> **DESCRIPTION OF THE TASK**
Reproduce the lines from the first one through the line containing "If the file", inclusive, and leave the pictures out of your answer.
|---|
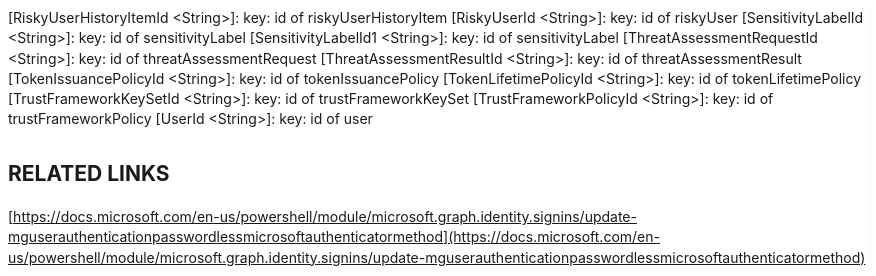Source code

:   \[RiskyUserHistoryItemId \<String\>\]: key: id of riskyUserHistoryItem
  \[RiskyUserId \<String\>\]: key: id of riskyUser
  \[SensitivityLabelId \<String\>\]: key: id of sensitivityLabel
  \[SensitivityLabelId1 \<String\>\]: key: id of sensitivityLabel
  \[ThreatAssessmentRequestId \<String\>\]: key: id of threatAssessmentRequest
  \[ThreatAssessmentResultId \<String\>\]: key: id of threatAssessmentResult
  \[TokenIssuancePolicyId \<String\>\]: key: id of tokenIssuancePolicy
  \[TokenLifetimePolicyId \<String\>\]: key: id of tokenLifetimePolicy
  \[TrustFrameworkKeySetId \<String\>\]: key: id of trustFrameworkKeySet
  \[TrustFrameworkPolicyId \<String\>\]: key: id of trustFrameworkPolicy
  \[UserId \<String\>\]: key: id of user

## RELATED LINKS

[https://docs.microsoft.com/en-us/powershell/module/microsoft.graph.identity.signins/update-mguserauthenticationpasswordlessmicrosoftauthenticatormethod](https://docs.microsoft.com/en-us/powershell/module/microsoft.graph.identity.signins/update-mguserauthenticationpasswordlessmicrosoftauthenticatormethod)

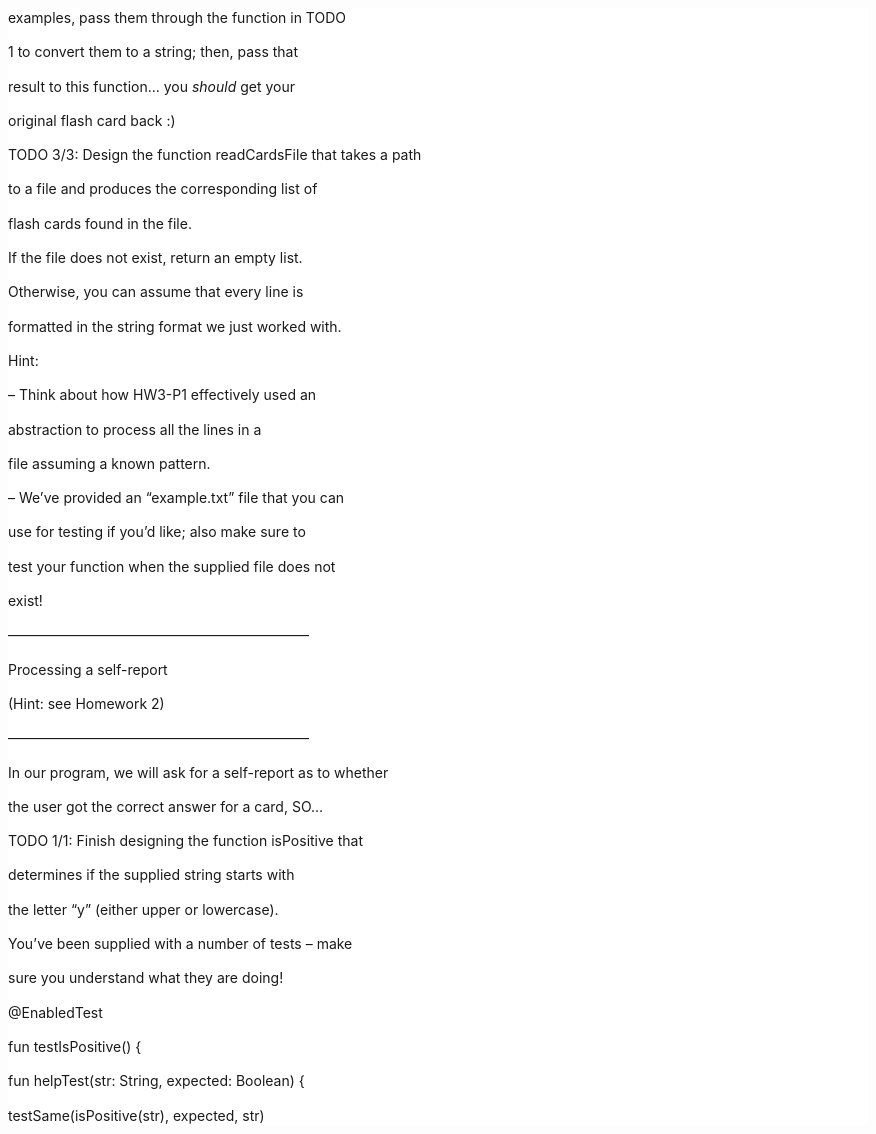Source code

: examples, pass them through the function in TODO

1 to convert them to a string; then, pass that

result to this function… you *should* get your

original flash card back :)

TODO 3/3: Design the function readCardsFile that takes a path

to a file and produces the corresponding list of

flash cards found in the file.

If the file does not exist, return an empty list.

Otherwise, you can assume that every line is

formatted in the string format we just worked with.

Hint:

– Think about how HW3-P1 effectively used an

abstraction to process all the lines in a

file assuming a known pattern.

– We’ve provided an “example.txt” file that you can

use for testing if you’d like; also make sure to

test your function when the supplied file does not

exist!

—————————————————————–

Processing a self-report

(Hint: see Homework 2)

—————————————————————–

In our program, we will ask for a self-report as to whether

the user got the correct answer for a card, SO…

TODO 1/1: Finish designing the function isPositive that

determines if the supplied string starts with

the letter “y” (either upper or lowercase).

You’ve been supplied with a number of tests – make

sure you understand what they are doing!

@EnabledTest

fun testIsPositive() {

fun helpTest(str: String, expected: Boolean) {

testSame(isPositive(str), expected, str)

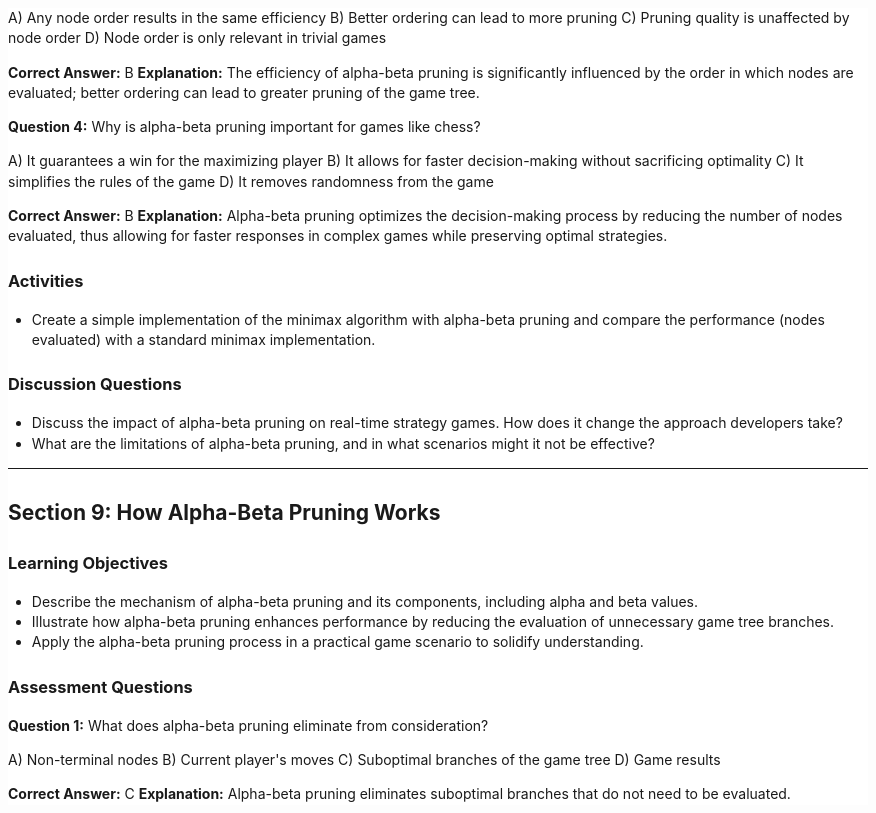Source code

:   A) Any node order results in the same efficiency
  B) Better ordering can lead to more pruning
  C) Pruning quality is unaffected by node order
  D) Node order is only relevant in trivial games

**Correct Answer:** B
**Explanation:** The efficiency of alpha-beta pruning is significantly influenced by the order in which nodes are evaluated; better ordering can lead to greater pruning of the game tree.

**Question 4:** Why is alpha-beta pruning important for games like chess?

  A) It guarantees a win for the maximizing player
  B) It allows for faster decision-making without sacrificing optimality
  C) It simplifies the rules of the game
  D) It removes randomness from the game

**Correct Answer:** B
**Explanation:** Alpha-beta pruning optimizes the decision-making process by reducing the number of nodes evaluated, thus allowing for faster responses in complex games while preserving optimal strategies.

### Activities
- Create a simple implementation of the minimax algorithm with alpha-beta pruning and compare the performance (nodes evaluated) with a standard minimax implementation.

### Discussion Questions
- Discuss the impact of alpha-beta pruning on real-time strategy games. How does it change the approach developers take?
- What are the limitations of alpha-beta pruning, and in what scenarios might it not be effective?

---

## Section 9: How Alpha-Beta Pruning Works

### Learning Objectives
- Describe the mechanism of alpha-beta pruning and its components, including alpha and beta values.
- Illustrate how alpha-beta pruning enhances performance by reducing the evaluation of unnecessary game tree branches.
- Apply the alpha-beta pruning process in a practical game scenario to solidify understanding.

### Assessment Questions

**Question 1:** What does alpha-beta pruning eliminate from consideration?

  A) Non-terminal nodes
  B) Current player's moves
  C) Suboptimal branches of the game tree
  D) Game results

**Correct Answer:** C
**Explanation:** Alpha-beta pruning eliminates suboptimal branches that do not need to be evaluated.
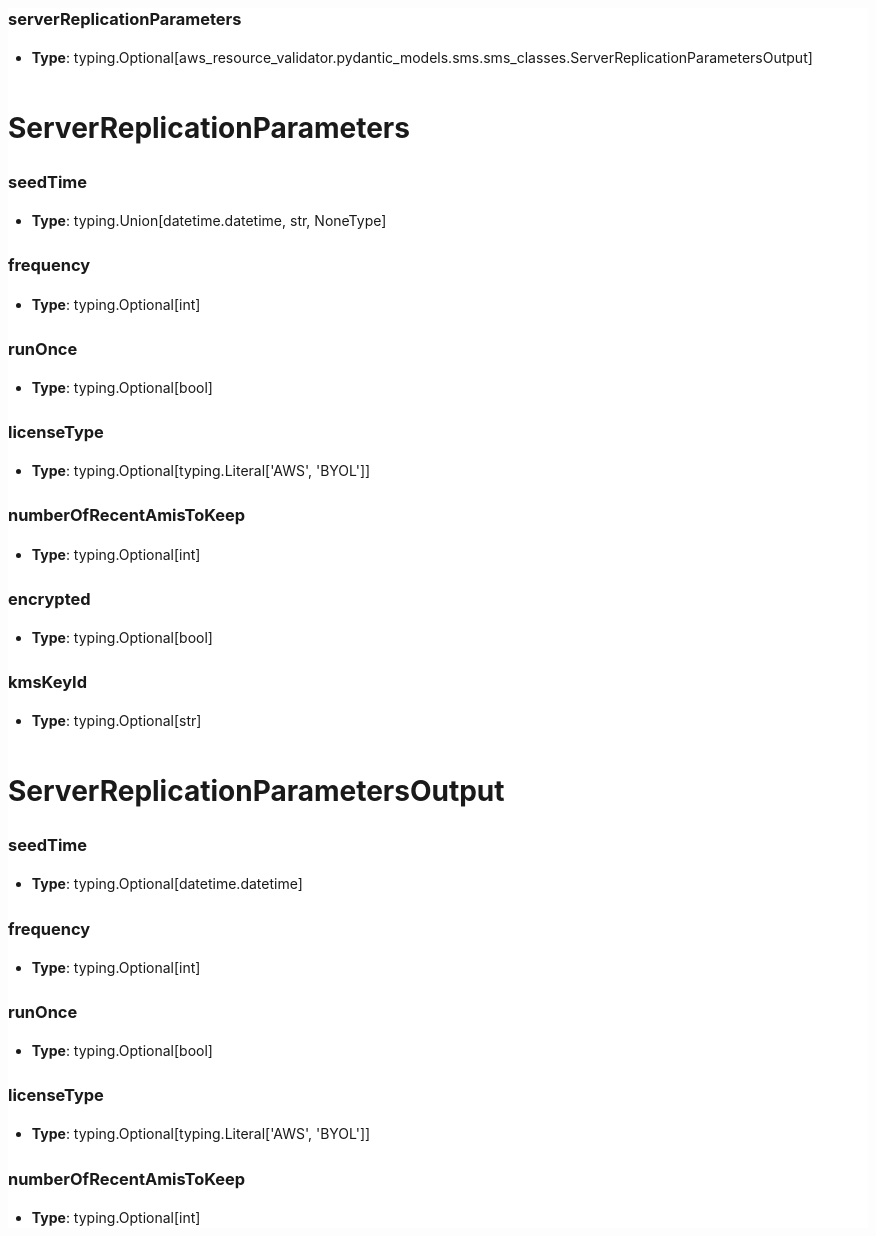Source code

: ### serverReplicationParameters
- **Type**: typing.Optional[aws_resource_validator.pydantic_models.sms.sms_classes.ServerReplicationParametersOutput]


# ServerReplicationParameters

### seedTime
- **Type**: typing.Union[datetime.datetime, str, NoneType]

### frequency
- **Type**: typing.Optional[int]

### runOnce
- **Type**: typing.Optional[bool]

### licenseType
- **Type**: typing.Optional[typing.Literal['AWS', 'BYOL']]

### numberOfRecentAmisToKeep
- **Type**: typing.Optional[int]

### encrypted
- **Type**: typing.Optional[bool]

### kmsKeyId
- **Type**: typing.Optional[str]


# ServerReplicationParametersOutput

### seedTime
- **Type**: typing.Optional[datetime.datetime]

### frequency
- **Type**: typing.Optional[int]

### runOnce
- **Type**: typing.Optional[bool]

### licenseType
- **Type**: typing.Optional[typing.Literal['AWS', 'BYOL']]

### numberOfRecentAmisToKeep
- **Type**: typing.Optional[int]
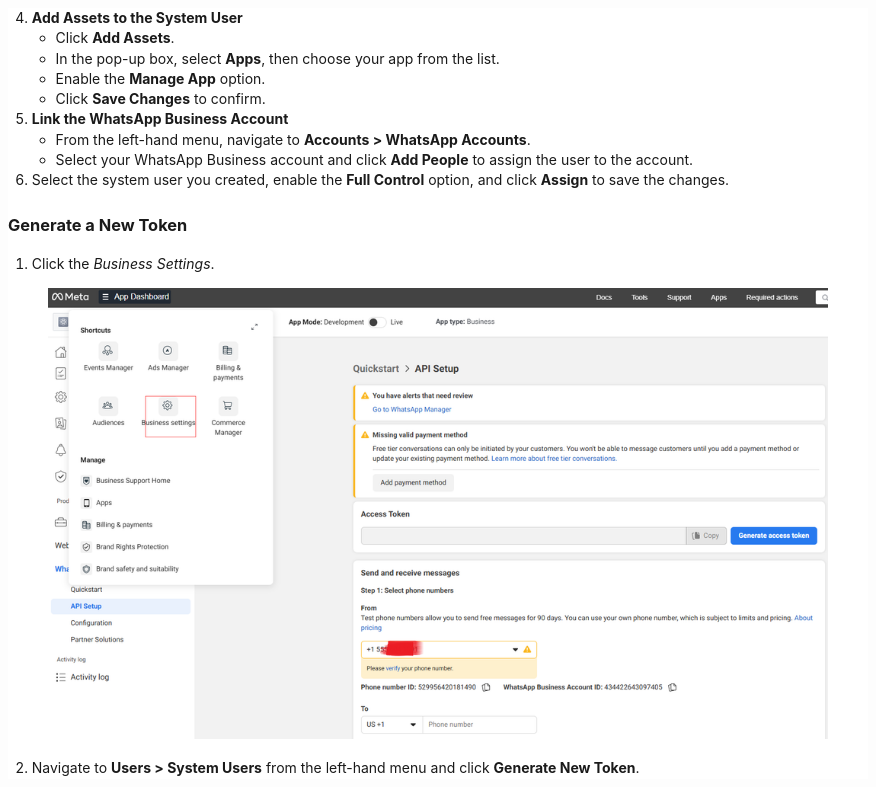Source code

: 
4. **Add Assets to the System User**
   * Click **Add Assets**.
   * In the pop-up box, select **Apps**, then choose your app from the list.
   * Enable the **Manage App** option.
   * Click **Save Changes** to confirm.
5. **Link the WhatsApp Business Account**
   * From the left-hand menu, navigate to **Accounts > WhatsApp Accounts**.
   * Select your WhatsApp Business account and click **Add People** to assign the user to the account.
6. Select the system user you created, enable the **Full Control** option, and click **Assign** to save the changes.

### Generate a New Token

1. Click the _Business Settings_.

<figure><img src="../../../.gitbook/assets/whatsapp_portsip22.png" alt=""><figcaption></figcaption></figure>

2. Navigate to **Users > System Users** from the left-hand menu and click **Generate New Token**.
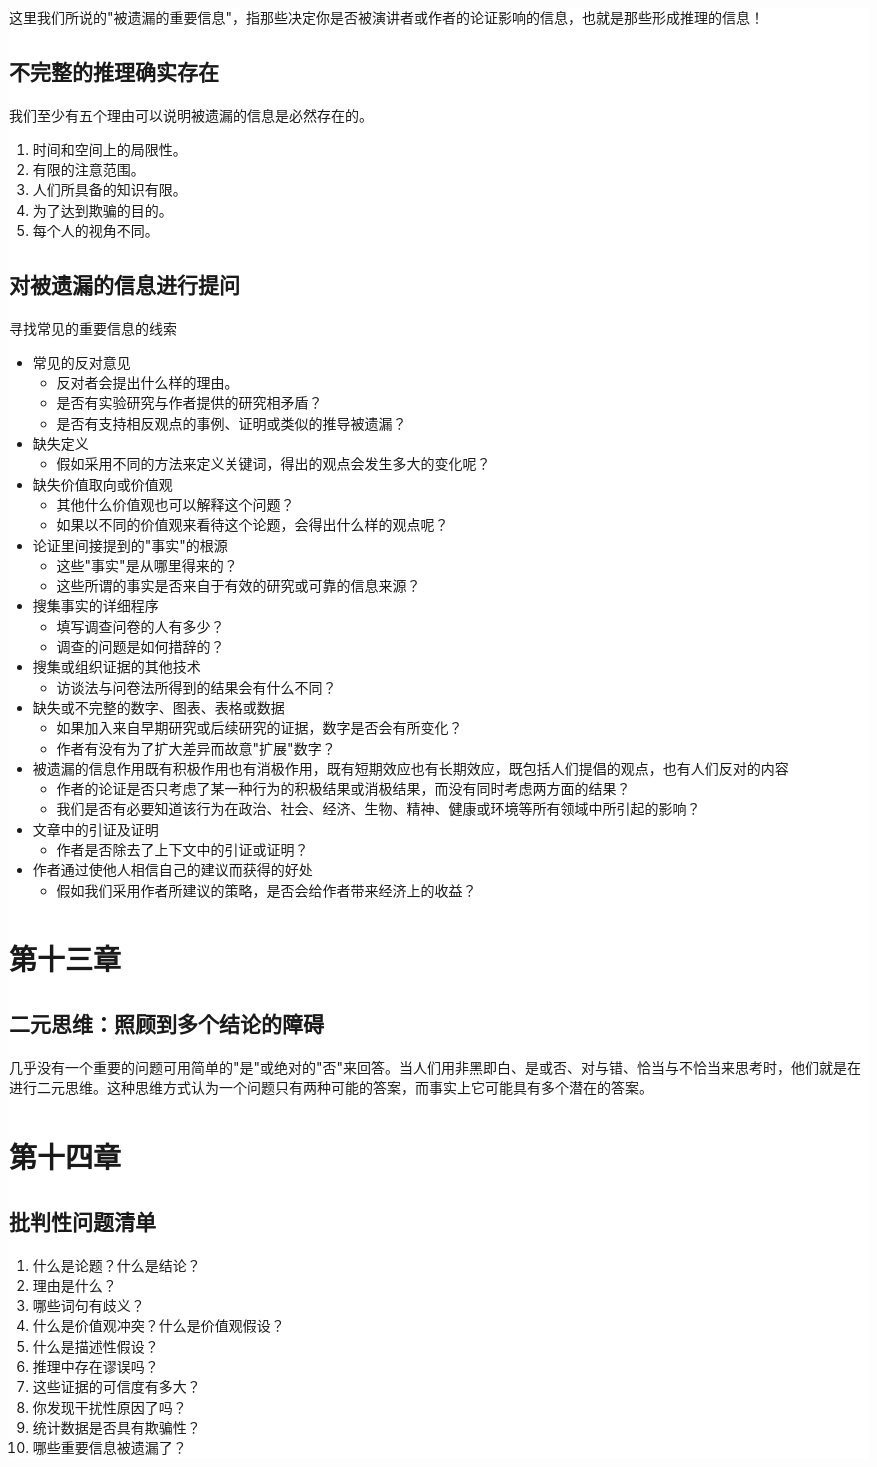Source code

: 这里我们所说的"被遗漏的重要信息"，指那些决定你是否被演讲者或作者的论证影响的信息，也就是那些形成推理的信息！

## 不完整的推理确实存在
我们至少有五个理由可以说明被遗漏的信息是必然存在的。

1. 时间和空间上的局限性。
2. 有限的注意范围。
3. 人们所具备的知识有限。
4. 为了达到欺骗的目的。
5. 每个人的视角不同。

## 对被遗漏的信息进行提问
寻找常见的重要信息的线索

- 常见的反对意见
  - 反对者会提出什么样的理由。
  - 是否有实验研究与作者提供的研究相矛盾？
  - 是否有支持相反观点的事例、证明或类似的推导被遗漏？
- 缺失定义
  - 假如采用不同的方法来定义关键词，得出的观点会发生多大的变化呢？
- 缺失价值取向或价值观
  - 其他什么价值观也可以解释这个问题？
  - 如果以不同的价值观来看待这个论题，会得出什么样的观点呢？
- 论证里间接提到的"事实"的根源
  - 这些"事实"是从哪里得来的？
  - 这些所谓的事实是否来自于有效的研究或可靠的信息来源？
- 搜集事实的详细程序
  - 填写调查问卷的人有多少？
  - 调查的问题是如何措辞的？
- 搜集或组织证据的其他技术
  - 访谈法与问卷法所得到的结果会有什么不同？
- 缺失或不完整的数字、图表、表格或数据
  - 如果加入来自早期研究或后续研究的证据，数字是否会有所变化？
  - 作者有没有为了扩大差异而故意"扩展"数字？
- 被遗漏的信息作用既有积极作用也有消极作用，既有短期效应也有长期效应，既包括人们提倡的观点，也有人们反对的内容
  - 作者的论证是否只考虑了某一种行为的积极结果或消极结果，而没有同时考虑两方面的结果？
  - 我们是否有必要知道该行为在政治、社会、经济、生物、精神、健康或环境等所有领域中所引起的影响？
- 文章中的引证及证明
  - 作者是否除去了上下文中的引证或证明？
- 作者通过使他人相信自己的建议而获得的好处
  - 假如我们采用作者所建议的策略，是否会给作者带来经济上的收益？

# 第十三章
## 二元思维：照顾到多个结论的障碍
几乎没有一个重要的问题可用简单的"是"或绝对的"否"来回答。当人们用非黑即白、是或否、对与错、恰当与不恰当来思考时，他们就是在进行二元思维。这种思维方式认为一个问题只有两种可能的答案，而事实上它可能具有多个潜在的答案。

# 第十四章
## 批判性问题清单
1. 什么是论题？什么是结论？
2. 理由是什么？
3. 哪些词句有歧义？
4. 什么是价值观冲突？什么是价值观假设？
5. 什么是描述性假设？
6. 推理中存在谬误吗？
7. 这些证据的可信度有多大？
8. 你发现干扰性原因了吗？
9. 统计数据是否具有欺骗性？
10. 哪些重要信息被遗漏了？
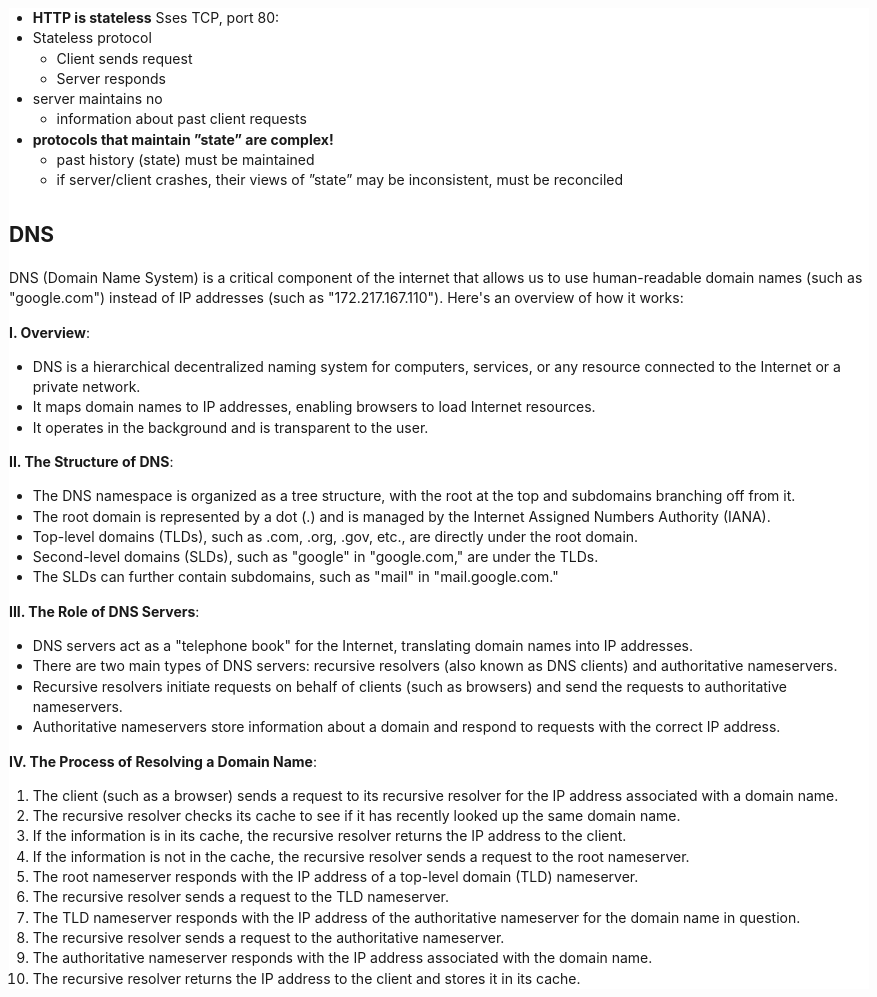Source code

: - **HTTP is stateless**
Sses TCP, port 80:
- Stateless protocol
    - Client sends request
    - Server responds
- server maintains no
    - information about past client requests
- **protocols that maintain ”state” are complex!**
    - past history (state) must be maintained
    - if server/client crashes, their views of ”state” may be inconsistent, must be reconciled

## DNS
DNS (Domain Name System) is a critical component of the internet that allows us to use human-readable domain names (such as "google.com") instead of IP addresses (such as "172.217.167.110"). Here's an overview of how it works:

**I. Overview**:

- DNS is a hierarchical decentralized naming system for computers, services, or any resource connected to the Internet or a private network.
- It maps domain names to IP addresses, enabling browsers to load Internet resources.
- It operates in the background and is transparent to the user.


**II. The Structure of DNS**:

- The DNS namespace is organized as a tree structure, with the root at the top and subdomains branching off from it.
- The root domain is represented by a dot (.) and is managed by the Internet Assigned Numbers Authority (IANA).
- Top-level domains (TLDs), such as .com, .org, .gov, etc., are directly under the root domain.
- Second-level domains (SLDs), such as "google" in "google.com," are under the TLDs.
- The SLDs can further contain subdomains, such as "mail" in "mail.google.com."


**III. The Role of DNS Servers**:

- DNS servers act as a "telephone book" for the Internet, translating domain names into IP addresses.
- There are two main types of DNS servers: recursive resolvers (also known as DNS clients) and authoritative nameservers.
- Recursive resolvers initiate requests on behalf of clients (such as browsers) and send the requests to authoritative nameservers.
- Authoritative nameservers store information about a domain and respond to requests with the correct IP address.


**IV. The Process of Resolving a Domain Name**:
1. The client (such as a browser) sends a request to its recursive resolver for the IP address associated with a domain name.
2. The recursive resolver checks its cache to see if it has recently looked up the same domain name.
3. If the information is in its cache, the recursive resolver returns the IP address to the client.
4. If the information is not in the cache, the recursive resolver sends a request to the root nameserver.
5. The root nameserver responds with the IP address of a top-level domain (TLD) nameserver.
6. The recursive resolver sends a request to the TLD nameserver.
7. The TLD nameserver responds with the IP address of the authoritative nameserver for the domain name in question.
8. The recursive resolver sends a request to the authoritative nameserver.
9. The authoritative nameserver responds with the IP address associated with the domain name.
10. The recursive resolver returns the IP address to the client and stores it in its cache.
|---|
> **TASK OUTPUT**
Source code

:   \[RiskyUserHistoryItemId \<String\>\]: key: id of riskyUserHistoryItem
  \[RiskyUserId \<String\>\]: key: id of riskyUser
  \[SensitivityLabelId \<String\>\]: key: id of sensitivityLabel
  \[SensitivityLabelId1 \<String\>\]: key: id of sensitivityLabel
  \[ThreatAssessmentRequestId \<String\>\]: key: id of threatAssessmentRequest
  \[ThreatAssessmentResultId \<String\>\]: key: id of threatAssessmentResult
  \[TokenIssuancePolicyId \<String\>\]: key: id of tokenIssuancePolicy
  \[TokenLifetimePolicyId \<String\>\]: key: id of tokenLifetimePolicy
  \[TrustFrameworkKeySetId \<String\>\]: key: id of trustFrameworkKeySet
  \[TrustFrameworkPolicyId \<String\>\]: key: id of trustFrameworkPolicy
  \[UserId \<String\>\]: key: id of user

## RELATED LINKS

[https://docs.microsoft.com/en-us/powershell/module/microsoft.graph.identity.signins/update-mguserauthenticationpasswordlessmicrosoftauthenticatormethod](https://docs.microsoft.com/en-us/powershell/module/microsoft.graph.identity.signins/update-mguserauthenticationpasswordlessmicrosoftauthenticatormethod)

Source code

: examples, pass them through the function in TODO

1 to convert them to a string; then, pass that

result to this function… you *should* get your

original flash card back :)

TODO 3/3: Design the function readCardsFile that takes a path

to a file and produces the corresponding list of

flash cards found in the file.

If the file does not exist, return an empty list.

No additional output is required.